Si l’histoire n’a pas retenu les peintures et assemblages de bois trouvés que Betty Parsons avait commencé à réaliser à partir de 1947, elle a en revanche gardé en mémoire l’ouverture, à peu près à la même époque, de la Betty Parsons Gallery au sein de laquelle se sont succédé les artistes de l’Action Painting tels que Pollock, ceux du Colorfield Painting comme Rothko et les artistes précurseurs du Pop Art comme Rauschenberg ou Johns. Comme Peggy Guggenheim avait favorisé l’apparition de l’expressionnisme abstrait en facilitant la rencontre entre les jeunes artistes américains et les surréalistes et abstraits européens, Betty Parsons a permis, en les incitant à vivre dans le même lieu, l’émergence de ces peintres en rupture avec la scène expressionniste.
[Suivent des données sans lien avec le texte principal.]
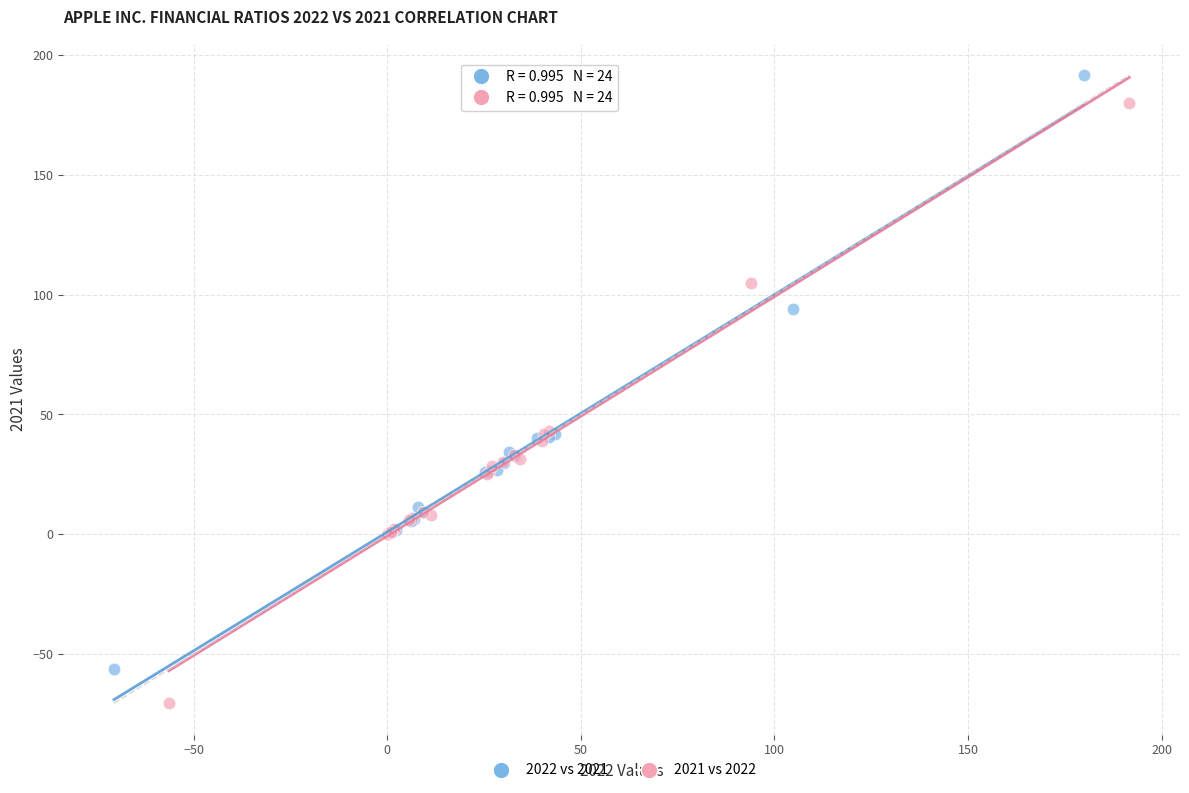

Which series reaches the maximum Y coordinate?

2022 vs 2021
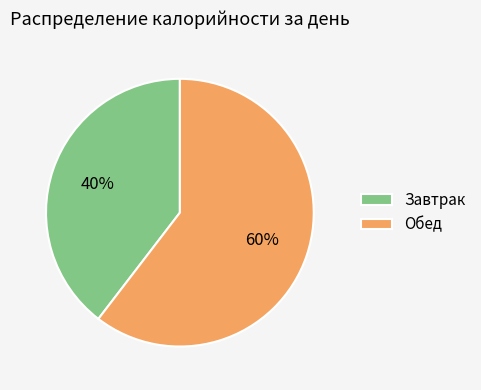

How many segments does this pie chart have?

2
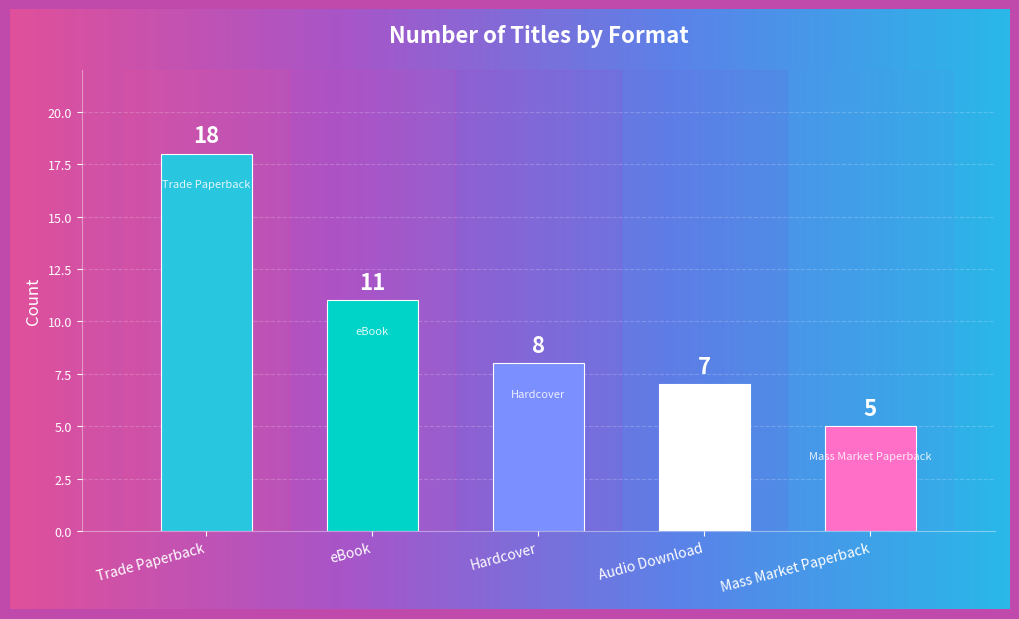

The chart shows a value of 12 at Trade Paperback. True or false?

False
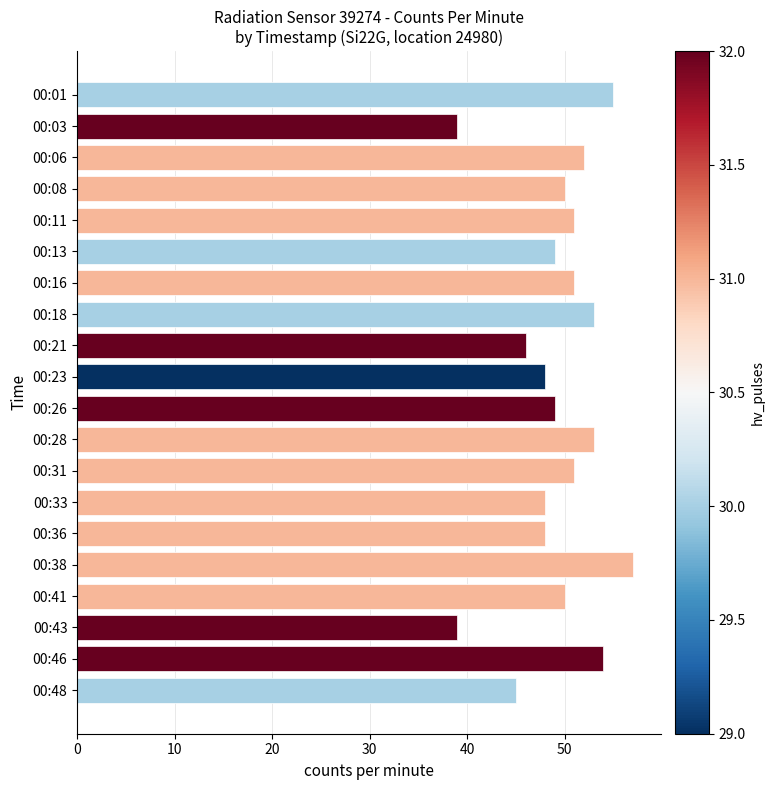

What is the maximum value shown in the chart?

57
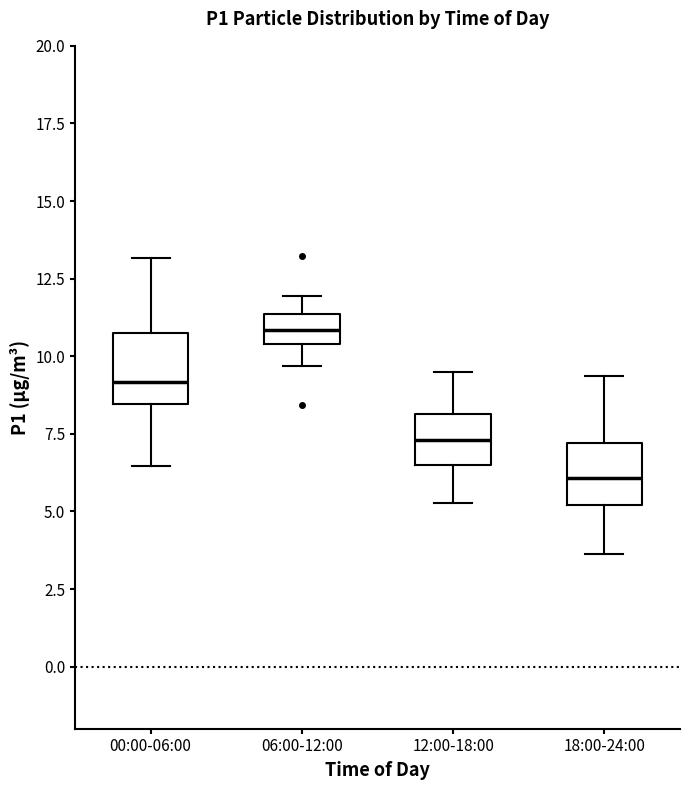

Reading left to right, read every box against the y-axis: the position of its median line, the range the box covers, and the ends of its whiskers. The values are not printed on the chart, so give them approximately, as read against the axis.

00:00-06:00: median 9.0, box 8.5 to 10.5, whiskers 6.5 to 13.0
06:00-12:00: median 11.0, box 10.5 to 11.5, whiskers 9.5 to 12.0
12:00-18:00: median 7.5, box 6.5 to 8.0, whiskers 5.5 to 9.5
18:00-24:00: median 6.0, box 5.0 to 7.0, whiskers 3.5 to 9.5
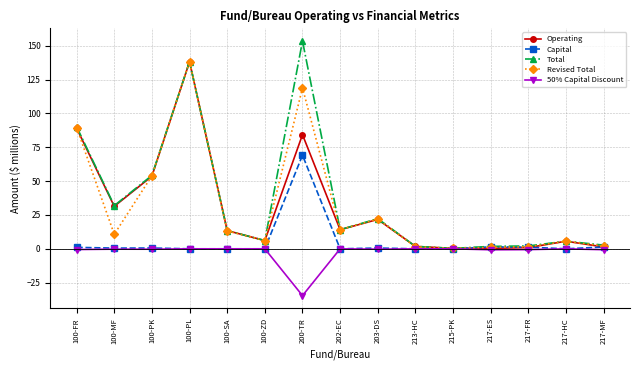

What value does the 50% Capital Discount series have at 100-PK?

-0.3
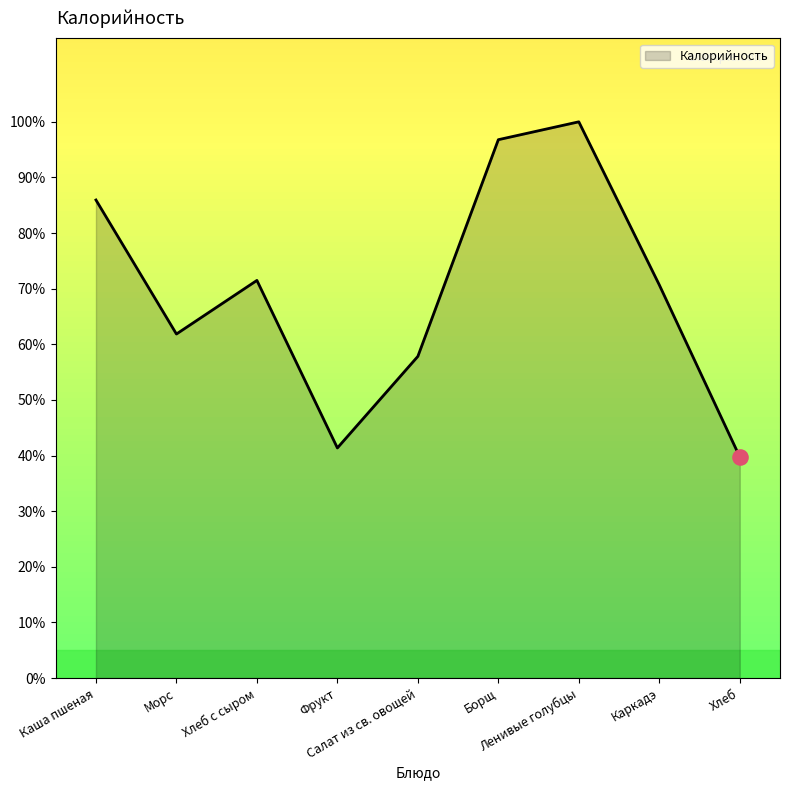

What is the change in value from Салат из св. овощей to Каркадэ?

+12.9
Elle a aussi promu, dans un univers très masculin (souvenons-nous que la photographie des Irascibles publiée dans la revue Life en 1951 ne comportait qu’une femme parmi les quinze artistes présentés), de nombreuses artistes-femmes comme Judith Godwin, Buffie Johnson, Jeanne Reynal, Jeanne Patterson Miles, Ethel Schwabacher et Agnes Martin.